A proposta do senador Fagundes busca criar uma salvaguarda legal para garantir a previsibilidade e a continuidade das atividades dessas agências. Segundo o texto, as dotações orçamentárias destinadas a órgãos e entidades responsáveis pela regulação, fiscalização e controle de atividades de relevante interesse público, especialmente aquelas ligadas à preservação ambiental e à gestão de recursos naturais, não poderão ser objeto de bloqueio ou contingenciamento por parte do Poder Executivo, exceto em situações de calamidade pública ou emergência sanitária reconhecidas pelo Congresso Nacional.
Impacto na Amazônia
A região amazônica, palco de intensos conflitos socioambientais e de desafios monumentais na preservação de sua biodiversidade, é onde os efeitos de um possível bloqueio de recursos para agências ambientais se tornam mais palpáveis. O IBAMA, por exemplo, tem visto seus orçamentos serem frequentemente reduzidos ou contingenciados nos últimos anos. Em 2023, o órgão enfrentou cortes que comprometeram a capacidade de realizar operações de combate ao desmatamento ilegal, à grilagem de terras e à mineração predatória. Dados do próprio IBAMA indicam que a redução de verbas afeta diretamente a quantidade de fiscais em campo, a aquisição de equipamentos de monitoramento e a capacidade de resposta a denúncias.
A proibição de bloqueio de recursos, defendida por Fagundes, poderia significar um alívio importante para essas agências. Uma maior previsibilidade orçamentária permitiria o planejamento de ações de longo prazo, a contratação e capacitação de pessoal, e a modernização da infraestrutura necessária para a vigilância de um território tão vasto e complexo quanto a Amazônia. A população local, incluindo comunidades indígenas, ribeirinhas e pequenos agricultores, que dependem diretamente dos serviços ecossistêmicos e da proteção ambiental, seria a maior beneficiária de um fortalecimento dos órgãos de fiscalização.

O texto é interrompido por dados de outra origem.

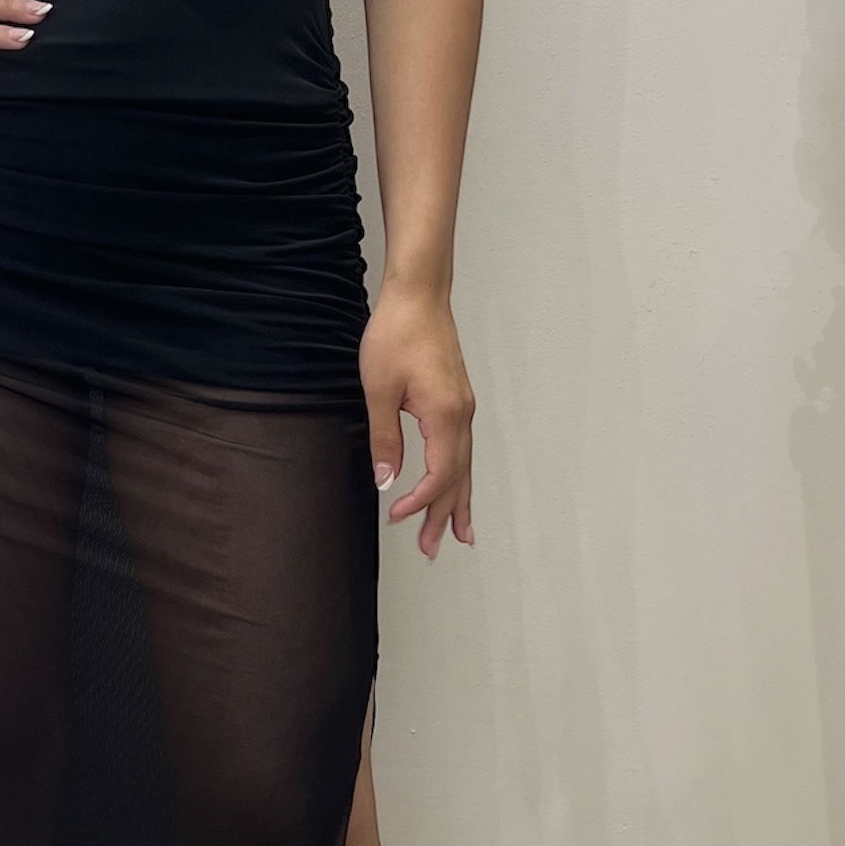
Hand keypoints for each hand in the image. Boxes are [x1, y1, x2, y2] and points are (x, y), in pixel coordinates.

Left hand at [360, 284, 474, 558]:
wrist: (418, 295)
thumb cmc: (397, 333)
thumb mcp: (379, 389)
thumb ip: (384, 438)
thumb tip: (386, 481)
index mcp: (445, 415)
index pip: (438, 475)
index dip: (419, 502)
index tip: (396, 517)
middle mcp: (462, 415)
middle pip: (457, 478)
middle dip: (444, 516)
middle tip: (432, 550)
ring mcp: (463, 408)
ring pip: (465, 466)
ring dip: (457, 501)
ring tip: (457, 535)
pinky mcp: (457, 401)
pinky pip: (463, 449)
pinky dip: (459, 476)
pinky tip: (455, 487)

No entanto, a proposta também levanta questionamentos sobre a autonomia do Poder Executivo em gerir o orçamento público em tempos de aperto fiscal. Críticos argumentam que a LRF já prevê mecanismos de controle e que a medida pode engessar a capacidade do governo de responder a crises econômicas, transferindo a responsabilidade de decisões orçamentárias para o Legislativo em situações que demandam agilidade. A sustentabilidade fiscal e a necessidade de alocação eficiente de recursos públicos são pontos centrais nesse debate.
A tramitação da proposta no Senado Federal ainda está em fase inicial. A matéria deverá passar por análise das comissões temáticas, onde poderá sofrer emendas e modificações. O embate entre a necessidade de fortalecer a fiscalização ambiental, especialmente em regiões críticas como a Amazônia, e a responsabilidade fiscal do Estado promete ser intenso. A decisão final terá peso considerável sobre o futuro da governança ambiental no Brasil e sobre a proteção dos ecossistemas amazônicos e de seus habitantes.